We have a residual sort of human exceptionalism in science and in our public discourse, where we want to believe that humans are unique at something. We used to say humans were unique at toolmaking. Now we know that not to be the case. Wouldn’t it be nice if humans were uniquely gifted at language? Well, maybe that’s not the case, either. Maybe as we refine our understanding of nonhuman language, we’ll have a much more inclusive definition or understanding of language as a continuum across the tree of life.
This is pretty profoundly destabilizing. And it’s also destabilizing to realize that we were essentially deaf to all of these sounds going on all around us. We were the ones who were hard of hearing. And there’s a feeling of, I think, chagrin, and maybe mild embarrassment, that all of these sounds were there all the time, and we just never realized. So the feelings associated with this research are complicated. The philosophical debates are intense. And yet the sheer weight of the empirical evidence brings us to a point where we do need to start having these conversations.
Neel Dhanesha
You write that climate change is directly impacting the Earth soundscapes in sort of physical ways. How does that work?
Karen Bakker
If you think of the planet as being like a symphony or a jazz band with lots of seasonal rhythms, the noises that we’re hearing ebb and flow according to life’s rhythms. And climate change disrupts those rhythms.
In some cases, climate change could even inhibit the ability of species to communicate. So for example, the dawn and dusk chorus of birds and many other species in the African savanna happen at those times because dawn and dusk are moments when you have higher humidity in the air. So sound travels faster and farther at dawn and dusk. It’s a great moment to communicate with your far-off relatives, right?
But now, as climate change affects the temperature and humidity of the atmosphere, we are going to be affecting the dawn chorus in ways we cannot yet fully understand.
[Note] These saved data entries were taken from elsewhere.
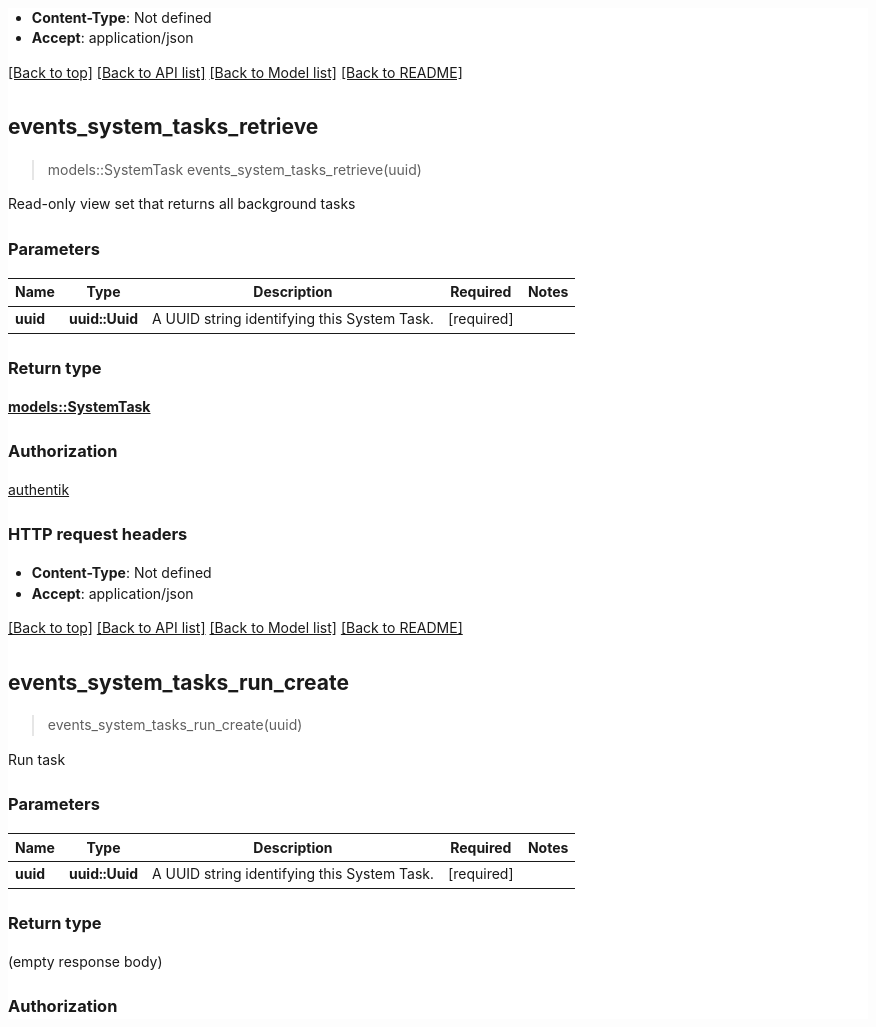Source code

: - **Content-Type**: Not defined
- **Accept**: application/json

[[Back to top]](#) [[Back to API list]](../README.md#documentation-for-api-endpoints) [[Back to Model list]](../README.md#documentation-for-models) [[Back to README]](../README.md)


## events_system_tasks_retrieve

> models::SystemTask events_system_tasks_retrieve(uuid)


Read-only view set that returns all background tasks

### Parameters


Name | Type | Description  | Required | Notes
------------- | ------------- | ------------- | ------------- | -------------
**uuid** | **uuid::Uuid** | A UUID string identifying this System Task. | [required] |

### Return type

[**models::SystemTask**](SystemTask.md)

### Authorization

[authentik](../README.md#authentik)

### HTTP request headers

- **Content-Type**: Not defined
- **Accept**: application/json

[[Back to top]](#) [[Back to API list]](../README.md#documentation-for-api-endpoints) [[Back to Model list]](../README.md#documentation-for-models) [[Back to README]](../README.md)


## events_system_tasks_run_create

> events_system_tasks_run_create(uuid)


Run task

### Parameters


Name | Type | Description  | Required | Notes
------------- | ------------- | ------------- | ------------- | -------------
**uuid** | **uuid::Uuid** | A UUID string identifying this System Task. | [required] |

### Return type

 (empty response body)

### Authorization
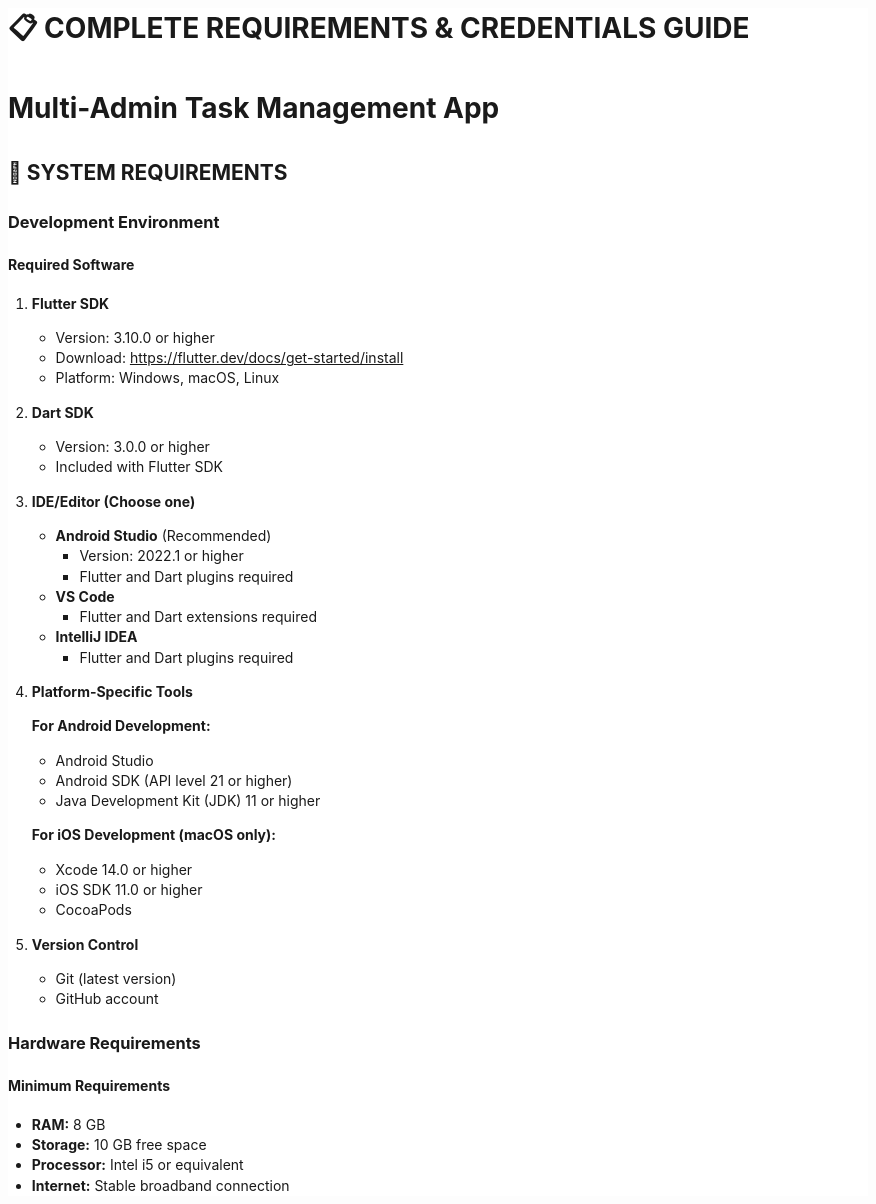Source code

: # 📋 **COMPLETE REQUIREMENTS & CREDENTIALS GUIDE**
# Multi-Admin Task Management App

## 🔧 **SYSTEM REQUIREMENTS**

### **Development Environment**

#### **Required Software**
1. **Flutter SDK**
   - Version: 3.10.0 or higher
   - Download: https://flutter.dev/docs/get-started/install
   - Platform: Windows, macOS, Linux

2. **Dart SDK**
   - Version: 3.0.0 or higher
   - Included with Flutter SDK

3. **IDE/Editor (Choose one)**
   - **Android Studio** (Recommended)
     - Version: 2022.1 or higher
     - Flutter and Dart plugins required
   - **VS Code**
     - Flutter and Dart extensions required
   - **IntelliJ IDEA**
     - Flutter and Dart plugins required

4. **Platform-Specific Tools**

   **For Android Development:**
   - Android Studio
   - Android SDK (API level 21 or higher)
   - Java Development Kit (JDK) 11 or higher

   **For iOS Development (macOS only):**
   - Xcode 14.0 or higher
   - iOS SDK 11.0 or higher
   - CocoaPods

5. **Version Control**
   - Git (latest version)
   - GitHub account

### **Hardware Requirements**

#### **Minimum Requirements**
- **RAM:** 8 GB
- **Storage:** 10 GB free space
- **Processor:** Intel i5 or equivalent
- **Internet:** Stable broadband connection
We may make it harder for species to communicate in drier and hotter environments. If they can’t communicate as well, they’re less safe, they can’t warn each other of threats, it’s harder to find mates. And this will also affect their ability to survive and thrive.
Neel Dhanesha
You write that these digital technologies might help undo some of that damage too, though. Is there any project or application of these digital technologies that you’re particularly excited about?
Karen Bakker
One project that really excites me is the use of bioacoustics to create a form of music therapy for the environment. It turns out that some species, like fish and coral, will respond to sounds like the sounds of healthy reefs. And this could help us regenerate degraded ecosystems. That research is in its infancy. We don’t know how many species that could apply to, but it could be fantastic if we could actually begin using essentially bioacoustics-based music therapy as a way to help with ecosystem regeneration.
Neel Dhanesha
That’s such a fascinating idea to me, to undo our sonic damage with healthy sounds.
Karen Bakker
Yeah, or in a world with so many environmental crises, to have this be a tool in our toolkit as we try to triage saving species amidst the onslaught.